• [TASK DIRECTIONS]: From the material below, reproduce exactly the stretch of lines that begins with the line holding "COMPARTIR ESTE PRODUCTO" and ends with the line holding "ხელმძღვანელობას და მათ მიერ ჩადენილ რაიმე", skipping the pictures.
◇ ◇ ◇
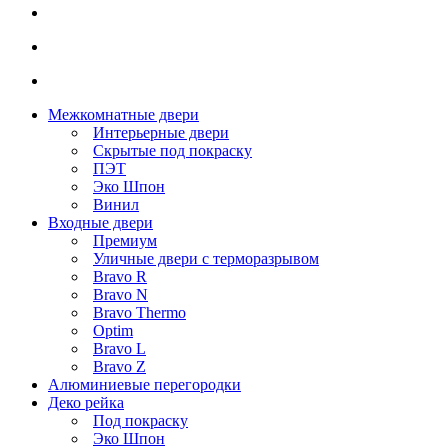
Межкомнатные двери
Интерьерные двери
Скрытые под покраску
ПЭТ
Эко Шпон
Винил
Входные двери
Премиум
Уличные двери с терморазрывом
Bravo R
Bravo N
Bravo Thermo
Optim
Bravo L
Bravo Z
Алюминиевые перегородки
Деко рейка
Под покраску
Эко Шпон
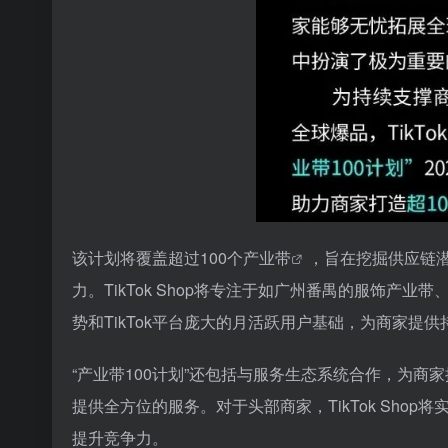
该计划将覆盖超过100个
产业带
，旨在挖掘
供应链
力。TikTok Shop将专注于如广州番禺的服饰
势和TikTok平台庞大的月活跃用户基础，为商家提
“产业带100计划”还包括与服务生态系统合作，为
提供全方位的服务。对于头部商家，TikTok Sho
提升竞争力。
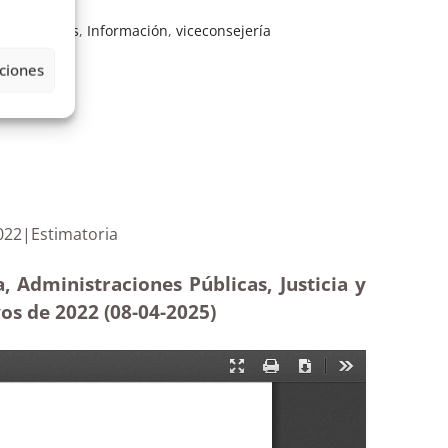
de Canarias
,
Información
,
viceconsejería
ciones
tivos de 2022|Estimatoria
, Administraciones Públicas, Justicia y
vos de 2022 (08-04
-2025
)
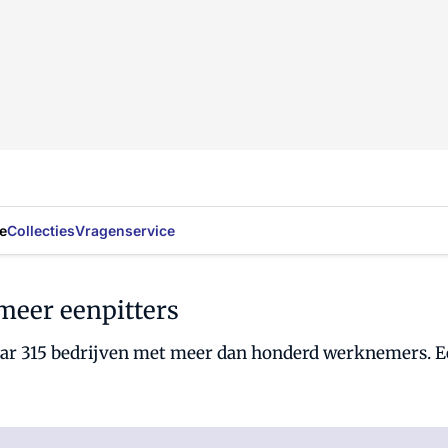
e
Collecties
Vragenservice
 meer eenpitters
ar 315 bedrijven met meer dan honderd werknemers. Ee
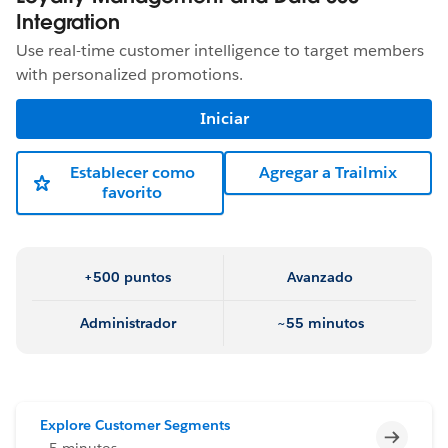
Integration
Use real-time customer intelligence to target members
with personalized promotions.
Iniciar
Establecer como
Agregar a Trailmix
favorito
+500 puntos
Avanzado
Administrador
~55 minutos
Explore Customer Segments
Incomp
~5 minutos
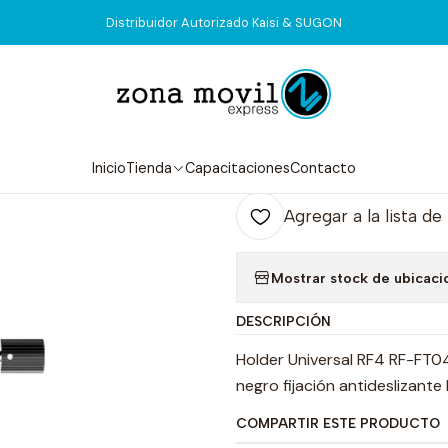
nicio
Tienda
Herramientas
Holder Universal en Fibra RF4 RF-FT
Distribuidor Autorizado Kaisi & SUGON
|
Holder Univer
Agr
Inicio
Tienda
Capacitaciones
Contacto
Cantidad
Agregar a la lista de
Mostrar stock de ubicaci
DESCRIPCIÓN
Holder Universal RF4 RF-FT04
negro fijación antideslizant
COMPARTIR ESTE PRODUCTO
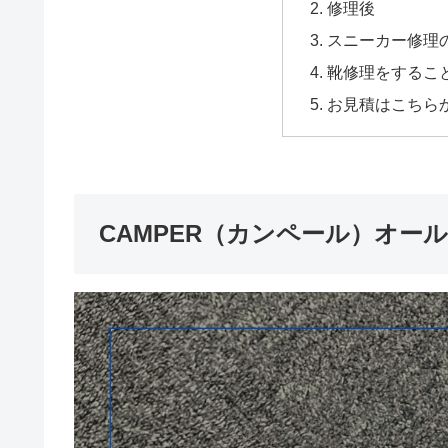
修理後
スニーカー修理
靴修理をするこ
お見積はこちら
CAMPER（カンペール）オー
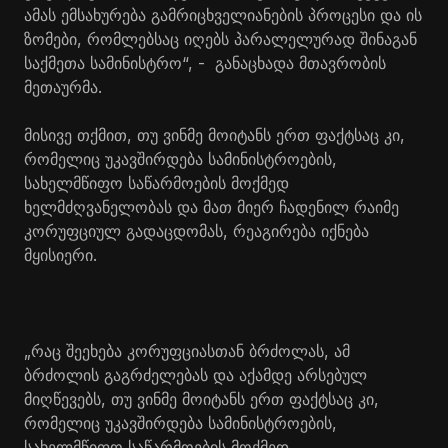
ამას ემსახურება გამრიცხველიანების პროცესი და ის
ზომები, რომლებსაც იღებს პარალელურად შინაგან
საქმეთა სამინისტრო“, - განაცხადა მთავრობის
მეთაურმა.
მისივე თქმით, თუ ვინმე მოიტანს ერთ ფაქტსაც კი,
რომელიც უკავშირდება სამინისტროების,
სახელმწიფო საწარმოების მოქმედ
ხელმძღვანელობას და მათ მიერ ჩადენილ რაიმე
კორუფციულ გადაცდომას, რეაგირება იქნება
მყისიერი.
„რაც შეეხება კორუფციასთან ბრძოლას, ამ
ბრძოლის გაგრძელებას და აქამდე არსებულ
მიღწევებს, თუ ვინმე მოიტანს ერთ ფაქტსაც კი,
რომელიც უკავშირდება სამინისტროების,
სახელმწიფო საწარმოების მოქმედ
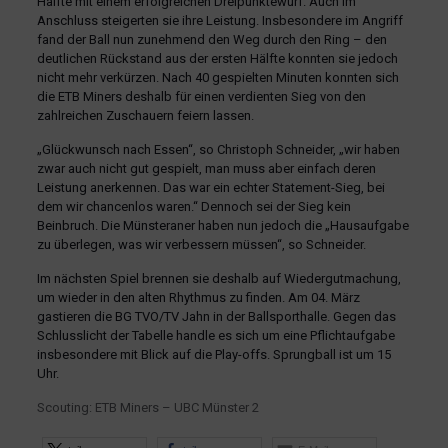
Hälfte mit einem erfolgreichen Dreipunktewurf. Auch im
Anschluss steigerten sie ihre Leistung. Insbesondere im Angriff
fand der Ball nun zunehmend den Weg durch den Ring – den
deutlichen Rückstand aus der ersten Hälfte konnten sie jedoch
nicht mehr verkürzen. Nach 40 gespielten Minuten konnten sich
die ETB Miners deshalb für einen verdienten Sieg von den
zahlreichen Zuschauern feiern lassen.
„Glückwunsch nach Essen“, so Christoph Schneider, „wir haben
zwar auch nicht gut gespielt, man muss aber einfach deren
Leistung anerkennen. Das war ein echter Statement-Sieg, bei
dem wir chancenlos waren.“ Dennoch sei der Sieg kein
Beinbruch. Die Münsteraner haben nun jedoch die „Hausaufgabe
zu überlegen, was wir verbessern müssen“, so Schneider.
Im nächsten Spiel brennen sie deshalb auf Wiedergutmachung,
um wieder in den alten Rhythmus zu finden. Am 04. März
gastieren die BG TVO/TV Jahn in der Ballsporthalle. Gegen das
Schlusslicht der Tabelle handle es sich um eine Pflichtaufgabe
insbesondere mit Blick auf die Play-offs. Sprungball ist um 15
Uhr.
Scouting: ETB Miners – UBC Münster 2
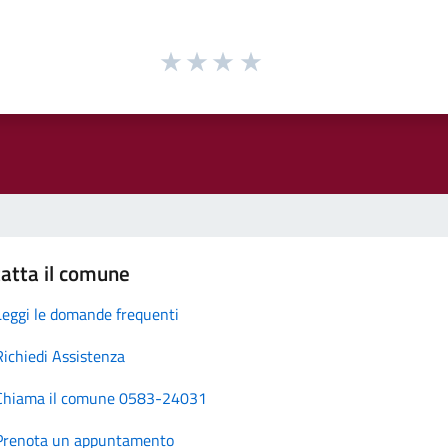
atta il comune
Leggi le domande frequenti
Richiedi Assistenza
Chiama il comune 0583-24031
Prenota un appuntamento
◇ ◇ ◇
• [TASK OUTPUT]:
COMPARTIR ESTE PRODUCTO
修理後
スニーカー修理
靴修理をするこ
お見積はこちら
CAMPER（カンペール）オー
ამას ემსახურება გამრიცხველიანების პროცესი და ის
ზომები, რომლებსაც იღებს პარალელურად შინაგან
საქმეთა სამინისტრო“, - განაცხადა მთავრობის
მეთაურმა.
მისივე თქმით, თუ ვინმე მოიტანს ერთ ფაქტსაც კი,
რომელიც უკავშირდება სამინისტროების,
სახელმწიფო საწარმოების მოქმედ
ხელმძღვანელობას და მათ მიერ ჩადენილ რაიმე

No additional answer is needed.